‘My hope was to strip the material back to its most basic form then call forth the potency of ritual, utility and philosophy and end up at new bodies of work and new ways of thinking about other forms.’
White Cube Mason’s Yard is pleased to present ‘Oh, The Wind Oh, The Wind’, an exhibition of new works by Theaster Gates. Forming part of a multi-venue presentation in London dedicated to Gates’ involvement with clay, it coincides with ‘A Clay Sermon’ at Whitechapel Gallery and a two-year-long research project and intervention with the Victoria & Albert Museum’s collection. The full clay project will culminate with a presentation at the Serpentine Pavilion, London, in June 2022.
Treating the medium of clay as an expanded field for enquiry, the exhibition consolidates many of the artist’s thematic preoccupations from the past two decades, and reflects upon Gates’ own identity in relation to this ancient and earthly material. As he says: ‘Clay made me and is forever the root of my artistic interest, but I don't feel limited by any origin story to work solely within the confines of my origins. Blackness, clay, immateriality, and space are all launch pads that encourage advanced practice, reflection, trial, and iteration. I am practising acts of creation.’
The exhibition as a whole takes its title from Gates’ new film Oh, The Wind (2021), presented in the lower-ground floor gallery.
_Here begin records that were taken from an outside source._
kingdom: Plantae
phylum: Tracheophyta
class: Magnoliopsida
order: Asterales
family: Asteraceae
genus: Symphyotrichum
Evoking the Black sermon and Baptist hymnody as a way of connecting Black religious music traditions to the history of ceramics, it was filmed in an abandoned conveyance structure for a brick manufacturing company – a site of intense ceramic production for over 50-years and now part of the Archie Bray Foundation. Standing in the building’s cloistered space, the artist sings an improvised hymn, musing on wind and fire, to an invisible congregation. Poetically reinvesting the abandoned building with a powerful, living presence, the film connects the theme of nature in Chinese poetry and Buddhist thought with the Black sermon.
In the ground-floor gallery, a series of 13 single-drawer wooden filing cabinets line the walls, and house a collection of hand-thrown ceramics made during the artist’s recent residency at the Archie Bray Foundation in Montana. Reminiscing the way Gates collects and stores ceramics and objects in his home and studio, the pots are both nestled within the cabinet drawers and displayed atop it, the variation in their styles, colours and glazes creating a visual cadence. Thrown by the artist as well as other makers at the foundation, the vessels are the product of a ‘durational performance’; a synthesis of ritual, culture and time. Whether cup, tea bowl or sake bottle, each vessel is an object of deep significance and exists somewhere between the functional, the symbolic and the spiritual:
‘More than anything, I want to be moved by forms and invest deeply in older ways of making and the forms that ensue. I want to recall the truths within forms; eat from them. The bowl, jar, teapot, vase and cup offer me a form of lexicon that allows the bust, head, ceremonial offering and modes of abstraction to flow more easily. I have forms to push against and to agree with and venerate.’
Three figurative sculptures form part of the new series ‘Mississippi is my Africa: Reflections on Mud People in the Delta’, in which Gates considers Black archetypes in the tradition of African reliquary. Made from wood-fired stoneware, but left unglazed and covered with wood-ash from the kiln, these are hand-carved amalgams of traditional sculpture and Southern folk-drawings that feature the idiomatic figures of Nanah, Papaw and Queen Mother, My Madonna (all 2021). In the centre of the gallery is a stoneware jar from 1857 by David Drake or ‘Dave the Potter’, a figure of reference and reverence for the artist. An African-American slave, Drake worked on a plantation in South Carolina, writing poems and signing his name to the stoneware vessels at a time when literacy among enslaved people was illegal.
Gates’ ‘Brick Paintings’ − wall-based ceramic panels in high-fire stoneware − combine the industrial with the handmade. Employing the same material used in modular building units, Gates pushes the medium of clay towards the realm of painting in treating its surface like a canvas. Making manifest the interaction between maker and medium, Gates scores, compresses and punctures the wet unit. Every panel is glazed with oxides, stains, engobes or manganese dioxide – the latter a volatile and highly reactive glaze that features in the work of British ceramicist Hans Coper, another of Gates’ role models – to create a diverse range of tactile surfaces. ‘I think even when I was learning clay, it wasn’t about clay. It felt like clay was a philosophy. The more you learn about the material, the more you understand its philosophy,’ the artist has said.